Genetics: Exploring DNA, RNA, and Heredity
1. Chemical Composition of the Cell Nucleus
The cell nucleus is composed of two membranes. The inner membrane contains specific proteins that act as binding sites for chromatin and the nuclear lamina, which provides structural support. The outer membrane is continuous with the endoplasmic reticulum and has ribosomes. Key proteins within the nucleus include histones, RNA polymerase, and DNA polymerase. The nuclear pore is a complex structure made up of over 50 different proteins called nucleoporins, arranged octagonally.
2. DNA and RNA Concepts
DNA
DNA consists of a large number of nucleotides bound together and arranged in a double helix. It is the chromosomal material and carries all the hereditary information for the species.
RNA
RNA is composed of a large number of nucleotides arranged linearly. There are three main types of RNA: messenger RNA (mRNA), ribosomal RNA (rRNA), and transfer RNA (tRNA).
3. The Genetic Code
The genetic code is the set of rules by which information encoded in genetic material (DNA or RNA sequences) is translated into proteins (amino acid sequences) in living cells. The code defines the relationship between sequences of three nucleotides, called codons, and amino acids. Each codon corresponds to a specific amino acid.
4. Hereditary Characters
Living organisms inherit characteristics from their parents and their species. For example, humans inherit a highly developed intellect, vocal cords and nervous system coordination for spoken language, a specific teeth arrangement, and an upright posture with its associated skeletal structure. Individuals also inherit specific traits from their family, such as eye color, hair color, skin type, blood type, and facial features.
5. Genes in Action
Genes, the carriers of heritable characteristics, are arranged along chromosomes. These genes control the production of enzymes, which dictate the function of cells, organs, and ultimately, the entire organism. Environmental factors can also influence these characteristics.

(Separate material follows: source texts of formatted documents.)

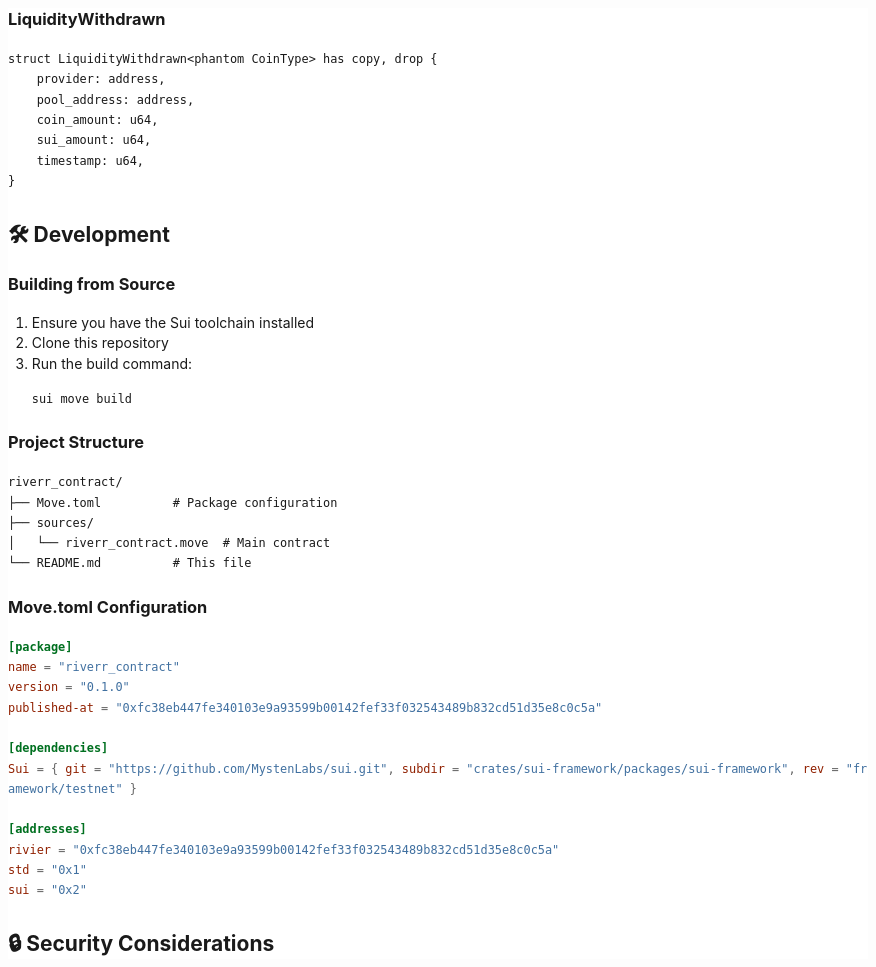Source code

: ### LiquidityWithdrawn
```move
struct LiquidityWithdrawn<phantom CoinType> has copy, drop {
    provider: address,
    pool_address: address,
    coin_amount: u64,
    sui_amount: u64,
    timestamp: u64,
}
```

## 🛠️ Development

### Building from Source

1. Ensure you have the Sui toolchain installed
2. Clone this repository
3. Run the build command:
   ```bash
   sui move build
   ```

### Project Structure

```
riverr_contract/
├── Move.toml          # Package configuration
├── sources/
│   └── riverr_contract.move  # Main contract
└── README.md          # This file
```

### Move.toml Configuration

```toml
[package]
name = "riverr_contract"
version = "0.1.0"
published-at = "0xfc38eb447fe340103e9a93599b00142fef33f032543489b832cd51d35e8c0c5a"

[dependencies]
Sui = { git = "https://github.com/MystenLabs/sui.git", subdir = "crates/sui-framework/packages/sui-framework", rev = "framework/testnet" }

[addresses]
rivier = "0xfc38eb447fe340103e9a93599b00142fef33f032543489b832cd51d35e8c0c5a"
std = "0x1"
sui = "0x2"
```

## 🔒 Security Considerations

6. Influence of Environment on Phenotype
Both continuous and discontinuous variations are manifestations of the phenotype. These variations directly affect an individual’s interaction with their environment. For example, an individual may inherit genes for tall stature, but malnutrition during development can prevent them from reaching their full potential height. One person might gain weight easily while another, with a different genetic constitution, remains thin despite similar eating habits.
7. Population Genetics
Population genetics studies biological variation and distribution within populations to explain evolutionary phenomena. It defines a population as a group of individuals of the same species that are reproductively isolated from other similar groups.
8. Origin of Variations
Genetic variability arises from differences in genetic content and environmental conditions. The primary sources of variation are mutations, recombination, and gene flow from other populations.

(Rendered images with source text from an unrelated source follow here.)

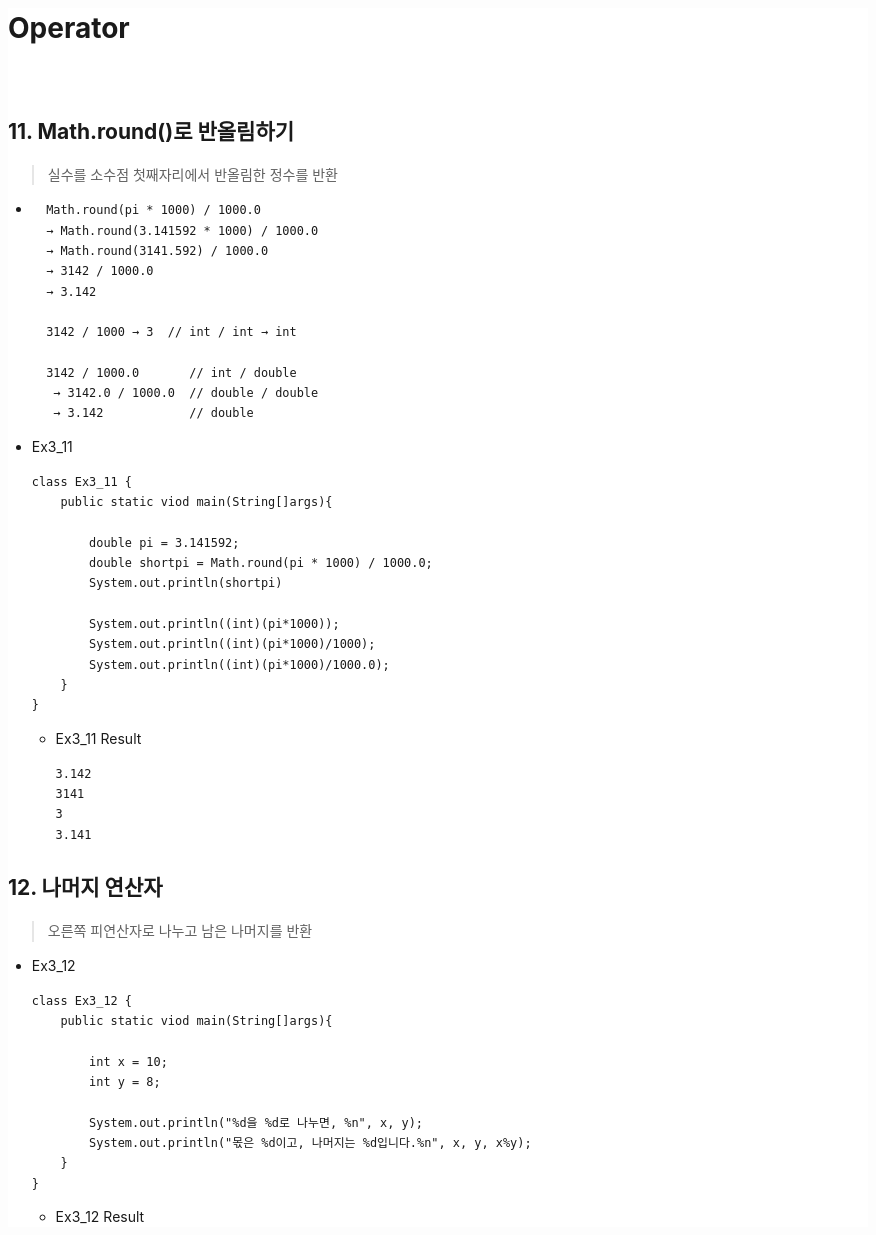 # **Operator**

<br>

## 11. Math.round()로 반올림하기

>실수를 소수점 첫째자리에서 반올림한 정수를 반환

- ```
    Math.round(pi * 1000) / 1000.0
    → Math.round(3.141592 * 1000) / 1000.0
    → Math.round(3141.592) / 1000.0
    → 3142 / 1000.0
    → 3.142

    3142 / 1000 → 3  // int / int → int

    3142 / 1000.0       // int / double
     → 3142.0 / 1000.0  // double / double
     → 3.142            // double 
  ```
- Ex3_11
    ```
    class Ex3_11 {
        public static viod main(String[]args){
            
            double pi = 3.141592;
            double shortpi = Math.round(pi * 1000) / 1000.0;
            System.out.println(shortpi)

            System.out.println((int)(pi*1000));
            System.out.println((int)(pi*1000)/1000);
            System.out.println((int)(pi*1000)/1000.0);
        }
    }
    ```

  - Ex3_11 Result
    ```
    3.142
    3141
    3
    3.141
    ```

## 12. 나머지 연산자 
>오른쪽 피연산자로 나누고 남은 나머지를 반환

- Ex3_12
    ```
    class Ex3_12 {
        public static viod main(String[]args){
            
            int x = 10;
            int y = 8;

            System.out.println("%d을 %d로 나누면, %n", x, y);
            System.out.println("몫은 %d이고, 나머지는 %d입니다.%n", x, y, x%y);
        }
    }
    ```

  - Ex3_12 Result
    ```
  ```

9. Creationist and Fixist Theory
Fixism, or creationist theory, posits that existing species have remained essentially unchanged since creation. Fossil remains are explained as remnants of organisms killed in the biblical flood or other natural events.
10. Lamarck’s Theory
Lamarck’s theory emphasizes the influence of the environment on organisms. He proposed two main laws: the law of use and disuse, where organs develop or decline based on their usage, and the law of inheritance of acquired characteristics, where modifications acquired during an organism’s lifetime are passed down to offspring. According to Lamarck, evolution occurs through the accumulation of acquired traits over generations.